The Langston High School (for colored—with a reputation for turning out good cooks, football players and academicians) stands on Silver Street. A few paces from the building the interviewer met a couple of plump colored women laughing and talking loudly.

"I beg your pardon," was her greeting, "can you tell me where Wade Street is?" They could and did. They were so frankly interested in knowing why the white women wanted Emma Sanderson that she told them her mission. They were not taken aback—there was no servility—no resentment they were frankly charmed with the idea. Their directions for finding Mrs. Sanderson became even more explicit.

When the proper turn off was found the question of Wade versus Washington Street was settled. A topsy-turvy sign at the intersection announced that Wade Street was ahead. Emma Sanderson's grandson lived a couple of blocks down the road.
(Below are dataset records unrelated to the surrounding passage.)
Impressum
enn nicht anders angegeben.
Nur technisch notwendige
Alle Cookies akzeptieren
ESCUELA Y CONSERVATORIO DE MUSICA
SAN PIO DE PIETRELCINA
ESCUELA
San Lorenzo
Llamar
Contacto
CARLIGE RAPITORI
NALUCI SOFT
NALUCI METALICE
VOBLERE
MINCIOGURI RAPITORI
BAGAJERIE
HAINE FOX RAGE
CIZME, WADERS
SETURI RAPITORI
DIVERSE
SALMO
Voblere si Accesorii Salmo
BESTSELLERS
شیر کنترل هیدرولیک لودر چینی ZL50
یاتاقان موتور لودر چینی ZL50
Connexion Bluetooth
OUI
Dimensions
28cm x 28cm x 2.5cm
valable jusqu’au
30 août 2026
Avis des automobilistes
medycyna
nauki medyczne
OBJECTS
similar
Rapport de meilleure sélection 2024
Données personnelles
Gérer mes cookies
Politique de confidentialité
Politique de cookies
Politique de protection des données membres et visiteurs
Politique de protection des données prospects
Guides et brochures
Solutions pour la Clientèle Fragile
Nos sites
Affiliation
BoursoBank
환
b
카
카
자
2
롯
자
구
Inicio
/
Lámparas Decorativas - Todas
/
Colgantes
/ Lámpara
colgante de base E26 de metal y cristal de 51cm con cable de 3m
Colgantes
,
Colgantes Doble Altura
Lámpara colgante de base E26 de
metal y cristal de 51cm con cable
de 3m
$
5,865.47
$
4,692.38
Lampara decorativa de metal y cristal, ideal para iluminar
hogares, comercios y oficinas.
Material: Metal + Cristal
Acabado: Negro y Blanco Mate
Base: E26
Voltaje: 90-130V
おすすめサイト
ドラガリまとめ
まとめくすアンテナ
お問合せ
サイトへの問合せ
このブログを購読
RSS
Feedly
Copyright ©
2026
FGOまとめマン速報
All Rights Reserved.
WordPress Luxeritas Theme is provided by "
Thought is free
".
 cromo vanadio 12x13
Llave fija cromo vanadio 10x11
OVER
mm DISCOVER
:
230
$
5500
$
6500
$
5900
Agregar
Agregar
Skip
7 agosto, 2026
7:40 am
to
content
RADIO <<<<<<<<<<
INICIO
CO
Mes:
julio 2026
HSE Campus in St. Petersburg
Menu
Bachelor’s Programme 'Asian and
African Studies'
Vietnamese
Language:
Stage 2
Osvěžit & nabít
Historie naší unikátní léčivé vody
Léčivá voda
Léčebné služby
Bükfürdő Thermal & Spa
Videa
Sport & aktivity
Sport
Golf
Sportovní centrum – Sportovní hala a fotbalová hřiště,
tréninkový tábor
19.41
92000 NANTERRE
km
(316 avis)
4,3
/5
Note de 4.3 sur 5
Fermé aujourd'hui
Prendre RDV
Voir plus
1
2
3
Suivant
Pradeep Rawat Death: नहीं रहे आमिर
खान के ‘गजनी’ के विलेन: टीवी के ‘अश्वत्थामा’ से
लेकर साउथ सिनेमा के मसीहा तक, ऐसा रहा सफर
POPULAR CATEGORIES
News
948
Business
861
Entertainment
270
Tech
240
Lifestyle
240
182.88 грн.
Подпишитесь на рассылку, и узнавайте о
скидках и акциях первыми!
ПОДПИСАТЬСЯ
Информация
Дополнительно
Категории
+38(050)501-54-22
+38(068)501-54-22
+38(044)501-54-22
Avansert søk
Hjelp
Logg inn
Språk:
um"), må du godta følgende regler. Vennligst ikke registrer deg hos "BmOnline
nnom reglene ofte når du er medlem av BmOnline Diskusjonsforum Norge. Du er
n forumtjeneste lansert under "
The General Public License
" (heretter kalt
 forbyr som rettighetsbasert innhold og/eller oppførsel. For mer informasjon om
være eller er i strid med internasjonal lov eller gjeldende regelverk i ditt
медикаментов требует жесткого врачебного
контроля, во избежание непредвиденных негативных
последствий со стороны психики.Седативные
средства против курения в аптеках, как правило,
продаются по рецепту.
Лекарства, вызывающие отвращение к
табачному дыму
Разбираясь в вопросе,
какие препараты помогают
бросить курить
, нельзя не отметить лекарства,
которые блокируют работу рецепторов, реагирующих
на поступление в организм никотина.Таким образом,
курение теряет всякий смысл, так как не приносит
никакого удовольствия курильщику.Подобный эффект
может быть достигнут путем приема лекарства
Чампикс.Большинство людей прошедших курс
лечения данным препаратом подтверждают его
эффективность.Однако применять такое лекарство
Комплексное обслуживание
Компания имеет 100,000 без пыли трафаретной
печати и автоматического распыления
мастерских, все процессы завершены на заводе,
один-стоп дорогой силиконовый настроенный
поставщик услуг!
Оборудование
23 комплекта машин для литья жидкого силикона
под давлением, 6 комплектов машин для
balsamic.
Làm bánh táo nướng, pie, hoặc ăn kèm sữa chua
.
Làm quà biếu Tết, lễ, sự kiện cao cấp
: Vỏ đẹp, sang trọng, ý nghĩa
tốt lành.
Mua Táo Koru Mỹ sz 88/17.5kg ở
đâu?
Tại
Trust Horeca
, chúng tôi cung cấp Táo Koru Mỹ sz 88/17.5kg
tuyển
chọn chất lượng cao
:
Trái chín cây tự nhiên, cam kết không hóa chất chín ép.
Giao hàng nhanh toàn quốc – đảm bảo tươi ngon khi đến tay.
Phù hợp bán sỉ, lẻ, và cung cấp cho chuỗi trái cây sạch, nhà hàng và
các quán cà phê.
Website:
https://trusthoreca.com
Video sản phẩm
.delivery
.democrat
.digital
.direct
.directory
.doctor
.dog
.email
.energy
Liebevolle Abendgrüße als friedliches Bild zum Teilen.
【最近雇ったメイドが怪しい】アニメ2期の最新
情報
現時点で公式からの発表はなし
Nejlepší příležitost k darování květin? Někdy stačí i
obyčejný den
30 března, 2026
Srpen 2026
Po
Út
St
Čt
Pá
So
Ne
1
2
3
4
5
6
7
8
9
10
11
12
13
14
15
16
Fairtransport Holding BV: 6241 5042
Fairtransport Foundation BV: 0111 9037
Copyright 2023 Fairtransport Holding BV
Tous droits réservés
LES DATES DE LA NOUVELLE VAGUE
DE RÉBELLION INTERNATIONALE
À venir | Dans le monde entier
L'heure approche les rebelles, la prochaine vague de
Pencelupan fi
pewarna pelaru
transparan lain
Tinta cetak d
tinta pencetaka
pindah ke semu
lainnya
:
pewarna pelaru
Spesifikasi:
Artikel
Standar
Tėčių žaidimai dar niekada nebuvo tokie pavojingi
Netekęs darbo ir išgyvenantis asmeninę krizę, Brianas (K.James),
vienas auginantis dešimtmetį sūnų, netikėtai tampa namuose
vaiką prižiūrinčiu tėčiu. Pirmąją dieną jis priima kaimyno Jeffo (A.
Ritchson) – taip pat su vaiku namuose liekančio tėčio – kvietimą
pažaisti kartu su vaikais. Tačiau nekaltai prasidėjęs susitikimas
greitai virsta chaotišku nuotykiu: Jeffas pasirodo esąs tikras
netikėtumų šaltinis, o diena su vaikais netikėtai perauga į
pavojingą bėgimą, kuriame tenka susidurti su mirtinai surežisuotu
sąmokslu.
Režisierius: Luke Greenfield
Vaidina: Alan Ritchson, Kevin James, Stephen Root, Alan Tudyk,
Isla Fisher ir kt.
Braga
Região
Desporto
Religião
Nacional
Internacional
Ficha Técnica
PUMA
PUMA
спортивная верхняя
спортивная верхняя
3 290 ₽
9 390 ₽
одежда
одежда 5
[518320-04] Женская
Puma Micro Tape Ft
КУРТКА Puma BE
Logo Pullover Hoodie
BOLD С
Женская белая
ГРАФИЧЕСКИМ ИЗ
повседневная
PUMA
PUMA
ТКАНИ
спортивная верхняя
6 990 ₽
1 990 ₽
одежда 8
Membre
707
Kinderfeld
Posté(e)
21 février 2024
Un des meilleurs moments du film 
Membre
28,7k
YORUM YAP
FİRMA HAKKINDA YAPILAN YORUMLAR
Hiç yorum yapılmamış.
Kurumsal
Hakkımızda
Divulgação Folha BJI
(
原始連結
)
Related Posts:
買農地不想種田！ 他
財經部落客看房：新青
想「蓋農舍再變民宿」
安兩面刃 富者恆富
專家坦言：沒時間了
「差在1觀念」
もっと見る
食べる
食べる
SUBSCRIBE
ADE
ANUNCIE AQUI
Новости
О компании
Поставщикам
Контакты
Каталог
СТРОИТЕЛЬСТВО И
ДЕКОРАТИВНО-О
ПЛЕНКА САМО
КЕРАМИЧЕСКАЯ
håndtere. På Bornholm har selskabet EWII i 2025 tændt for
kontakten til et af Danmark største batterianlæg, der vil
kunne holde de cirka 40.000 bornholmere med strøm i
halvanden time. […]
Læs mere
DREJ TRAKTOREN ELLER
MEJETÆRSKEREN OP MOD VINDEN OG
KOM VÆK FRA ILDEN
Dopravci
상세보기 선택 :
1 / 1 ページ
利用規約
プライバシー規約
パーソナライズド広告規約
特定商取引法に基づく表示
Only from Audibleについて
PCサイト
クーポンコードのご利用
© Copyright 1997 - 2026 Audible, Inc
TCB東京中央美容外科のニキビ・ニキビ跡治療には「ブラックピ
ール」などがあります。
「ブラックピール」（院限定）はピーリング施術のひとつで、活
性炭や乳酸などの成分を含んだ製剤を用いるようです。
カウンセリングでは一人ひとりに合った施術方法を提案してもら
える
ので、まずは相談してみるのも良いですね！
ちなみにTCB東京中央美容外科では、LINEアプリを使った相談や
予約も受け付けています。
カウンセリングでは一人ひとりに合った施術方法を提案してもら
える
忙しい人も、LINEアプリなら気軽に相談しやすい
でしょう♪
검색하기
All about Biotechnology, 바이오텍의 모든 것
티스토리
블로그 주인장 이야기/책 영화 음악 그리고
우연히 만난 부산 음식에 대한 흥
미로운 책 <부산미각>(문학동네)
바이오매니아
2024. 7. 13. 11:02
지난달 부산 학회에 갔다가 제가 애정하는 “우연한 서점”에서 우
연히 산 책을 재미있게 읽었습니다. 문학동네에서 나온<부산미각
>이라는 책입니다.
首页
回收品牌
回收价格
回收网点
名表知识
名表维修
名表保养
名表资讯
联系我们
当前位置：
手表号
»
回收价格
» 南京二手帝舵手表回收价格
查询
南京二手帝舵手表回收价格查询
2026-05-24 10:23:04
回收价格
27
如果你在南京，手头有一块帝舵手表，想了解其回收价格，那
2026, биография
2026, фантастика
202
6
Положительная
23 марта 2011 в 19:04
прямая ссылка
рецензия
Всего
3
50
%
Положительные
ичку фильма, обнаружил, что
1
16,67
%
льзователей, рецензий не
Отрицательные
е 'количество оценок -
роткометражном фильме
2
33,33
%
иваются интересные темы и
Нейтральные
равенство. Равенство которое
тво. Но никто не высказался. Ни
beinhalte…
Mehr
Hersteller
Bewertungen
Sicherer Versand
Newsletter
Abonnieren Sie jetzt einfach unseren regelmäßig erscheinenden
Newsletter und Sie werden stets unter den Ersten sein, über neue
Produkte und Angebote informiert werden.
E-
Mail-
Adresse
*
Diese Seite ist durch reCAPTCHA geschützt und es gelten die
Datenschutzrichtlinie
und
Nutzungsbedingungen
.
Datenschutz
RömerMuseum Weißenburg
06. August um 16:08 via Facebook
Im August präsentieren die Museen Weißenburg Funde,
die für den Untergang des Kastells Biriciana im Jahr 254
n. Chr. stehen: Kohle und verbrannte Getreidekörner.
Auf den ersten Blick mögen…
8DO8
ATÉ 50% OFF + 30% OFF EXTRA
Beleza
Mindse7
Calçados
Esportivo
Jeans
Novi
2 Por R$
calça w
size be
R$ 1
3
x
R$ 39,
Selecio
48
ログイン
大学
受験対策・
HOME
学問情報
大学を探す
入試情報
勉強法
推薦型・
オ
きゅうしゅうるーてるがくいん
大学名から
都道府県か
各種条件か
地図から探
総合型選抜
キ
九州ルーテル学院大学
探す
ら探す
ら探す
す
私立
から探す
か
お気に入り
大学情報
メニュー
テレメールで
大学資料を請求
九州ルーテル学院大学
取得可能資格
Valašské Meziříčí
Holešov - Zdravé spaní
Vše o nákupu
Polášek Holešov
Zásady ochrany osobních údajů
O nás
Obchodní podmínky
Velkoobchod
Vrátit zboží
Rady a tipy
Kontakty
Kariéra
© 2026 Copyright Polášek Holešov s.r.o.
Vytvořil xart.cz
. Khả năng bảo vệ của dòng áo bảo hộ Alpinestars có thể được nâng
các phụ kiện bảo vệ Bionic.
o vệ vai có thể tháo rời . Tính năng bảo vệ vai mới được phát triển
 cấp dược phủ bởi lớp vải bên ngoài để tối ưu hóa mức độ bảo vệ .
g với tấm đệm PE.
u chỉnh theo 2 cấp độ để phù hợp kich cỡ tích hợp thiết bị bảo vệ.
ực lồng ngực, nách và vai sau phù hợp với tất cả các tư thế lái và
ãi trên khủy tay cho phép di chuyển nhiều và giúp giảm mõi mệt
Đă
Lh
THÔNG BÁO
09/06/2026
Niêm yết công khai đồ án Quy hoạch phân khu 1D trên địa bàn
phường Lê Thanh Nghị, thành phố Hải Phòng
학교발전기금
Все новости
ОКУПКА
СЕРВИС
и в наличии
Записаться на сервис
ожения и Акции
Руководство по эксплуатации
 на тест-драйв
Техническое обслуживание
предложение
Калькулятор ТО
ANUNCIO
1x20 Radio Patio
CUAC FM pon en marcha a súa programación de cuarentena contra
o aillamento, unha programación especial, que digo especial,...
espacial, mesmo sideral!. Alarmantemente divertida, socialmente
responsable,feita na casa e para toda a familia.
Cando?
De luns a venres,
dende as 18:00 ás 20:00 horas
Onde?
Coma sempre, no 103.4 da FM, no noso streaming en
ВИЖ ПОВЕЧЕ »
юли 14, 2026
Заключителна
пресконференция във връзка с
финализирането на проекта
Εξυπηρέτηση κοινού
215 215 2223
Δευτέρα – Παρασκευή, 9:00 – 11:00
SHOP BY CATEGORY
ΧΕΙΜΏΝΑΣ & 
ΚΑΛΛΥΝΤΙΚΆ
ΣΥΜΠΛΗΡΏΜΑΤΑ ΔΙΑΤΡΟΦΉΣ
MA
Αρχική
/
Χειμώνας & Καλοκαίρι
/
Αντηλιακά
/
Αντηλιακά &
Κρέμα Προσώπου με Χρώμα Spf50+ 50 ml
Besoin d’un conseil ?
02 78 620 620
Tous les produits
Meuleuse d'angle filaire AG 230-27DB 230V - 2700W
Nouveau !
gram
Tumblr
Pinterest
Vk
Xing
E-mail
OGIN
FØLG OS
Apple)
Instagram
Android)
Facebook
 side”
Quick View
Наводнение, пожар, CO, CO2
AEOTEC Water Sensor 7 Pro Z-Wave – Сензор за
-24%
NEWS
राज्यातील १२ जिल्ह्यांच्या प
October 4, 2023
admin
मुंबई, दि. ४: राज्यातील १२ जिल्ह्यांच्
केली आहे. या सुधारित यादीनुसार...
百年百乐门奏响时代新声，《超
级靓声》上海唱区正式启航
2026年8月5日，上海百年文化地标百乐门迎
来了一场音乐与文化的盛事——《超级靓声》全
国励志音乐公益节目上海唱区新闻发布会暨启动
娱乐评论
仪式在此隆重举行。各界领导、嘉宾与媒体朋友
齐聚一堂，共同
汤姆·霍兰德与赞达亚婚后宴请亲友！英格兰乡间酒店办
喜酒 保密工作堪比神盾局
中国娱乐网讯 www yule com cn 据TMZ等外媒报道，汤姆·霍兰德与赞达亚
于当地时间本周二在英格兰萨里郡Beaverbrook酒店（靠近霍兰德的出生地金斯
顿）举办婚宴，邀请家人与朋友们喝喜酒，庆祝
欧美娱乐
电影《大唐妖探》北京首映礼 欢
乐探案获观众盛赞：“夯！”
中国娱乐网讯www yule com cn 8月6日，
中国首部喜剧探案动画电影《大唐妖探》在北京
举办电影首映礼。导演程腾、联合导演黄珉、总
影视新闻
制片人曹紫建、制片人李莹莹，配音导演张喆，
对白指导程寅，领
Only the fact that she could hear someone inside moving about kept the interviewer hammering on the door. Finally she was rewarded by a voice. "Is that somebody a' knockin'?" In a moment the door opened. The question, "Were you a slave" no matter how delicately put is a difficult one to ask, but Mrs. Sanderson was helpful, if doubtful that her story would do much good. "I was just so little when it all happened." But the interviewer was invited in and placed in a chair near the fire.

"No ma'am. He ain't my grandson—I's the third grandmother. No son, you ain't three—you's five. Don't you remember what I told you? Yes, he stays with me, ma'am. I take care of him while the rest of 'em works.